Saved entries:
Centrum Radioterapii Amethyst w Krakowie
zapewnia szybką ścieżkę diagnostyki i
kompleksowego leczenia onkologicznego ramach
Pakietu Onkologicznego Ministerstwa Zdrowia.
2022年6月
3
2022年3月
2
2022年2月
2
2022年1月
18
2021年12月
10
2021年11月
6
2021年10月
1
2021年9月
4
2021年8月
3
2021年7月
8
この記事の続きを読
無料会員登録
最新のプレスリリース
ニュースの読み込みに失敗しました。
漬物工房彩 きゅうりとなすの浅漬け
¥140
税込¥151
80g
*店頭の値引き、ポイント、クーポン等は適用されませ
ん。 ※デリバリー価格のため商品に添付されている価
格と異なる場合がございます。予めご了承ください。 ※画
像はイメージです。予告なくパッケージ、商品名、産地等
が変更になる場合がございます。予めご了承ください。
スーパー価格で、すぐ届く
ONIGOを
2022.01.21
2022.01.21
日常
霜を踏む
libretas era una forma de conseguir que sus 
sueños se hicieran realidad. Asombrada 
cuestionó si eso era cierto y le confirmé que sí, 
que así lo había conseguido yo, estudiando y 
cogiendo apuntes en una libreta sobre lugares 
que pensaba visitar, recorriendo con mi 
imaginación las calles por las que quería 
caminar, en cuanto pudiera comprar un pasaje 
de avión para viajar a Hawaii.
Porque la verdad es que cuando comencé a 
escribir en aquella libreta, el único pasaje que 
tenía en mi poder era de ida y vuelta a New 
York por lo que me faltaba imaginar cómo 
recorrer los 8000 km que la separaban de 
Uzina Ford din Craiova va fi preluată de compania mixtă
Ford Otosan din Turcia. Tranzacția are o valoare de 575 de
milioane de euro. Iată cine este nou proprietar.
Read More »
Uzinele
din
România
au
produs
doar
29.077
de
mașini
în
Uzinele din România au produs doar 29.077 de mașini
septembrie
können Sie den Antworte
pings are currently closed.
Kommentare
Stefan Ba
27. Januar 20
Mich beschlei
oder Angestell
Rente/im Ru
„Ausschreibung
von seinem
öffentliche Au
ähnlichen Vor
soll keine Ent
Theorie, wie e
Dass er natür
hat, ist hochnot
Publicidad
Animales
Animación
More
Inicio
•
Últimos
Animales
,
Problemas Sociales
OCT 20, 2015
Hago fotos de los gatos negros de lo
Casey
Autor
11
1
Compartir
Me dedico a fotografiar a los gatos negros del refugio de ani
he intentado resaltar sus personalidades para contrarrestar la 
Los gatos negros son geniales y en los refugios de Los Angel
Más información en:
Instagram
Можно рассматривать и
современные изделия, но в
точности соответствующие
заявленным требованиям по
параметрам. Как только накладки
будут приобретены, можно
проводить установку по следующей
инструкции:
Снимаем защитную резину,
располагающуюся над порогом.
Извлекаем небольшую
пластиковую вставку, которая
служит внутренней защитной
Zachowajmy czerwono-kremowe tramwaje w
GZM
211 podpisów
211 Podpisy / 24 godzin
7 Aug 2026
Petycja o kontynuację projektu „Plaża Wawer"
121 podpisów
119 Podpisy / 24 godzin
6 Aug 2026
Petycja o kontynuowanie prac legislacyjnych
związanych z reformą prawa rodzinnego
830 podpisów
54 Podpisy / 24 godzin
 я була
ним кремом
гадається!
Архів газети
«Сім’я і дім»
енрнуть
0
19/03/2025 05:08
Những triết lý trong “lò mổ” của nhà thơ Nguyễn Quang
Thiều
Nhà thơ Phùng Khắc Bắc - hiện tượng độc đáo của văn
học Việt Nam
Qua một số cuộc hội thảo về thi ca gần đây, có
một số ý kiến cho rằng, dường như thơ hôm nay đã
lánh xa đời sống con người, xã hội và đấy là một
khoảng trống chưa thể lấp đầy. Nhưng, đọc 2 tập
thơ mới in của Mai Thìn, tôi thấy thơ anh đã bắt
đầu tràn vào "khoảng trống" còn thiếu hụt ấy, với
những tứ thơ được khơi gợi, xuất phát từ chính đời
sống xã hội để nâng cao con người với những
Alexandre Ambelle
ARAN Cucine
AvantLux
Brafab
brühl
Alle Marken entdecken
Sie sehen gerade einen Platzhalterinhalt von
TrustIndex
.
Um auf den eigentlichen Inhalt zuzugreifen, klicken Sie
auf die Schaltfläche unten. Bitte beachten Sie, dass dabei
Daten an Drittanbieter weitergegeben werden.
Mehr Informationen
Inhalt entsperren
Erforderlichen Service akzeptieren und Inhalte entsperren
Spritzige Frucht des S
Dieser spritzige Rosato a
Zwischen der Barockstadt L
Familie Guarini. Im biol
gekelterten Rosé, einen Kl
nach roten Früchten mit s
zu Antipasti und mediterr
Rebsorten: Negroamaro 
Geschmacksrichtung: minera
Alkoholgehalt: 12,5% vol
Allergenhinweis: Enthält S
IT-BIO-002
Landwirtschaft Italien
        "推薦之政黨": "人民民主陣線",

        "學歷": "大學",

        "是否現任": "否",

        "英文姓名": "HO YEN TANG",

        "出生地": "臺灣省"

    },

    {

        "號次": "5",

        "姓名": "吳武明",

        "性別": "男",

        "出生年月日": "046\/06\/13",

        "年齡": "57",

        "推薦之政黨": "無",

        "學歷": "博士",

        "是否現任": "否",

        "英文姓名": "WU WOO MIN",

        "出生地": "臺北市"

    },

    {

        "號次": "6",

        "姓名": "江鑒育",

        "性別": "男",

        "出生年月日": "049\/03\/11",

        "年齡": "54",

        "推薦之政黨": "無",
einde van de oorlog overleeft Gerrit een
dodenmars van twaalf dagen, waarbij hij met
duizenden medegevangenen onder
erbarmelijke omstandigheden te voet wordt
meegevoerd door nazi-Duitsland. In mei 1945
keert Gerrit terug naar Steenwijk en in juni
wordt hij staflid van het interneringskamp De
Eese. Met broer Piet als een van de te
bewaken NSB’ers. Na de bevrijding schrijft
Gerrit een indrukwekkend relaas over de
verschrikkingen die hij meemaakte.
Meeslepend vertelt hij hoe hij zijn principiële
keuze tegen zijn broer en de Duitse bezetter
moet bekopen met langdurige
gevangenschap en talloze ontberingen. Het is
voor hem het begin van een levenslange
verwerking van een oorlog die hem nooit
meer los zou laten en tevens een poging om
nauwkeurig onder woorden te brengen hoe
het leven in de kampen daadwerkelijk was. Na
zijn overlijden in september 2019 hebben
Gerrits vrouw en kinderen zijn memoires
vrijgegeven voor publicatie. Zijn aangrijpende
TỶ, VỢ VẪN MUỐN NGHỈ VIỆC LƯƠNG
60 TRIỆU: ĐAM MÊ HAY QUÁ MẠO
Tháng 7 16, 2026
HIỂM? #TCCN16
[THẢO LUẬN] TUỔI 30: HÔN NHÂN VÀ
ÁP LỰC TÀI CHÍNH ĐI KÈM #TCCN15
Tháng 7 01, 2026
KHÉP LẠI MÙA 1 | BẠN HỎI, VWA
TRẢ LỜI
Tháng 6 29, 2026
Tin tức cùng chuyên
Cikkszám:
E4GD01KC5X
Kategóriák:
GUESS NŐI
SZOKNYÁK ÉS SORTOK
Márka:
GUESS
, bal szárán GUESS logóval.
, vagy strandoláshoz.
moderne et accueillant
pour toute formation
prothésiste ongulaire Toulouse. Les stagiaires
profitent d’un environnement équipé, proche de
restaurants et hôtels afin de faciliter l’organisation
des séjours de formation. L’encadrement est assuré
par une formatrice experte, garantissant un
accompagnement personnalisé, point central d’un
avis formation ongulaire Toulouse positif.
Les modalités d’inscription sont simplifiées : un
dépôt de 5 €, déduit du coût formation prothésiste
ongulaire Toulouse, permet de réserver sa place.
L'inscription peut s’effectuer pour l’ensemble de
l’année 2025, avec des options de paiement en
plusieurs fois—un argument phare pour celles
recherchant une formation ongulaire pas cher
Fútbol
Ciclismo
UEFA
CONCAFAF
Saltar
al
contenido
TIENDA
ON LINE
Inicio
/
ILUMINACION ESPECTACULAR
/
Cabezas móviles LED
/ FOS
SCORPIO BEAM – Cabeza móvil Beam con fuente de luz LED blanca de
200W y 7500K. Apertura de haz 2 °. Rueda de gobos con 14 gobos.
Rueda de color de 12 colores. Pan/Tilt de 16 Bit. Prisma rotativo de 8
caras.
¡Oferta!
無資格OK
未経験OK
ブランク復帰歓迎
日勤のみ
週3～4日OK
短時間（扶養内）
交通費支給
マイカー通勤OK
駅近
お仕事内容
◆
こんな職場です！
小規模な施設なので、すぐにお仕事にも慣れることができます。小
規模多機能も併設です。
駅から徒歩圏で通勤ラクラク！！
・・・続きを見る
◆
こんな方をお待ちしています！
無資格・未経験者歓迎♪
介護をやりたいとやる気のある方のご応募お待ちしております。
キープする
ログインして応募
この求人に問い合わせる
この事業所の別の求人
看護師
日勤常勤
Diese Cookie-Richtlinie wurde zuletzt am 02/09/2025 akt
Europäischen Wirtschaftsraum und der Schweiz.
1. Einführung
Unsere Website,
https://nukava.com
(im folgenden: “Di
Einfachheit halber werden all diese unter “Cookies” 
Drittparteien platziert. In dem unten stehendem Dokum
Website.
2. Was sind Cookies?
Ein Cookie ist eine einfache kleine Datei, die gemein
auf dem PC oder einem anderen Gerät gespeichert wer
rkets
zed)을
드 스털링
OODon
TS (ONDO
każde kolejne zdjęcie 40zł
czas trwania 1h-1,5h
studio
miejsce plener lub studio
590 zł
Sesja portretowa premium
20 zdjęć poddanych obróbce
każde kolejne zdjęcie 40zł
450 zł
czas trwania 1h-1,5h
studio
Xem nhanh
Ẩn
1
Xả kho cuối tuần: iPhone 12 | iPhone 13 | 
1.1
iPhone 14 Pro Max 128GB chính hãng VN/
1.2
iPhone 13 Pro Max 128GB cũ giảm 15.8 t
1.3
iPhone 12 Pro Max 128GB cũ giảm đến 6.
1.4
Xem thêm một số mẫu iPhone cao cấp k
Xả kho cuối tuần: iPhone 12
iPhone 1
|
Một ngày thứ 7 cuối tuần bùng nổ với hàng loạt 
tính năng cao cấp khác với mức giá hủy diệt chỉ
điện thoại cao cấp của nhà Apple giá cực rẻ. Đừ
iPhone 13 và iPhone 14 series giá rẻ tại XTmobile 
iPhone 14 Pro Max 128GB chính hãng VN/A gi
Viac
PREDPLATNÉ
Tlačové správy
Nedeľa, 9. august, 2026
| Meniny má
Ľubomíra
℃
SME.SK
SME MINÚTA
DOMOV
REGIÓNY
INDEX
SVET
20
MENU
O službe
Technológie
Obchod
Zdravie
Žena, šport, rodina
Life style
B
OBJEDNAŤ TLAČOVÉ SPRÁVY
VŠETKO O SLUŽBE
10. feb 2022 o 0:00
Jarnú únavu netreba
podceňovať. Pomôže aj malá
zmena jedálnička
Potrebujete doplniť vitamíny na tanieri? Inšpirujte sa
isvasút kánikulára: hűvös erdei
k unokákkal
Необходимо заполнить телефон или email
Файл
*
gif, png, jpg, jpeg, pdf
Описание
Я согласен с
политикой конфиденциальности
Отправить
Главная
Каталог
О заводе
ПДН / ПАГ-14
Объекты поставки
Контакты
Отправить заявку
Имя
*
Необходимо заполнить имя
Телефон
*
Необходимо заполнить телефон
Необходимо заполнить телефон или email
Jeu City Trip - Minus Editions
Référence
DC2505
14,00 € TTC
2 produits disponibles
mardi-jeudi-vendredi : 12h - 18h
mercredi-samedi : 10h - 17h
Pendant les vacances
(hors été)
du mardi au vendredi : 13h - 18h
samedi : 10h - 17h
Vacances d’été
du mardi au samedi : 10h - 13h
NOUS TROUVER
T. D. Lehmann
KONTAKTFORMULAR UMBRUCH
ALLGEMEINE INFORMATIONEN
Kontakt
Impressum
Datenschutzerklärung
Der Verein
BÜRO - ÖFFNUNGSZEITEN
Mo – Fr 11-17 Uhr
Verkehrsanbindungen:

WHAT IS BEING ASKED: Reproduce, exactly as they stand in the data above, the lines from the one that holds "格と異なる場合がございます。予めご了承ください。 ※画" to the one that holds "imaginación las calles por las que quería", inclusive.

TASK OUTPUT:
格と異なる場合がございます。予めご了承ください。 ※画
像はイメージです。予告なくパッケージ、商品名、産地等
が変更になる場合がございます。予めご了承ください。
スーパー価格で、すぐ届く
ONIGOを
2022.01.21
2022.01.21
日常
霜を踏む
libretas era una forma de conseguir que sus 
sueños se hicieran realidad. Asombrada 
cuestionó si eso era cierto y le confirmé que sí, 
que así lo había conseguido yo, estudiando y 
cogiendo apuntes en una libreta sobre lugares 
que pensaba visitar, recorriendo con mi 
imaginación las calles por las que quería 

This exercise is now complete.